When I have seen such interchange of State,
Or state it self confounded, to decay,
Ruin hath taught me thus to ruminate
That Time will come and take my love away.
This thought is as a death which cannot choose
But weep to have, that which it fears to lose.

I slowly, very slowly, begin to see in my life the patterns of human suffering which have always been with us. The burning of the library at Alexandria, the fall of Rome, the Plague, the Inquisition, the Great Fire, the Civil Wars both English and American, the Trail of Tears, Isaac's storm, the Holocaust, the Polio epidemic...there are markers in everyone's life which they remember because these markers seem to us to illustrate the depth and breadth of human tragedy, whether inflicted on us by nature or by other humans. In history these other markers belonged to other people to separate out parts of their life when they said "I'm not only me; I'm human". Perhaps, if you believe in a god or gods, they are a supreme divinity's way of reminding us that we have a duty to our tribe. Perhaps that is merely a positive coincidence of a random negative event. Who knows.

There have been greater tragedies and lesser tragedies in my lifetime and in the lifetimes of others, but the lesson that we belong to something greater, known as humanity, is never more painful than when it is a part of our own tribe which inflicts it on us. We are made aware of the terrifying possibility that we can become so disconnected from the tribe as to inflict injury on it, and tragedy is the result of that. We feel this more acutely than history because we have lived through it, because we've seen the towers down-rased with our own eyes.

More than ever, in these times, we are aware that everything is not okay. We are still mortal and we are not protected from such things as starvation, privation, wholesale slaughter and the ignorance of our own leaders.

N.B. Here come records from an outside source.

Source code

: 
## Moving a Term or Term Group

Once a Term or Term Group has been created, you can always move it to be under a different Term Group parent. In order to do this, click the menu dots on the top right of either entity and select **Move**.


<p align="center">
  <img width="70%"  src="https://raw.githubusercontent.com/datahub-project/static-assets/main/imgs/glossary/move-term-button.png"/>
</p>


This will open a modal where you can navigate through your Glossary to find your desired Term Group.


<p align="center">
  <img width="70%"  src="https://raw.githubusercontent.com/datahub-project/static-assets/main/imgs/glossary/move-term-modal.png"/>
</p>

But, after enough time, we slowly begin to go about our business again. It would be nice to think that we're better for having witnessed the depravity that we could succumb to. It might even be true, I don't know. I do know that in any place where people have lost so much, in any refugee camp or makeshift morgue or on any slaughter ground, eventually there is laughter and dancing again.

Grief is not something which ends -- but it does, at the prodding of time, make room for joy.

Commentary post-hack: Sometimes there are entries I'm ashamed of, going through these old posts. Sometimes there are entries I'm really proud of, too. Originally comments on this post were locked. I'm leaving them unlocked this time round.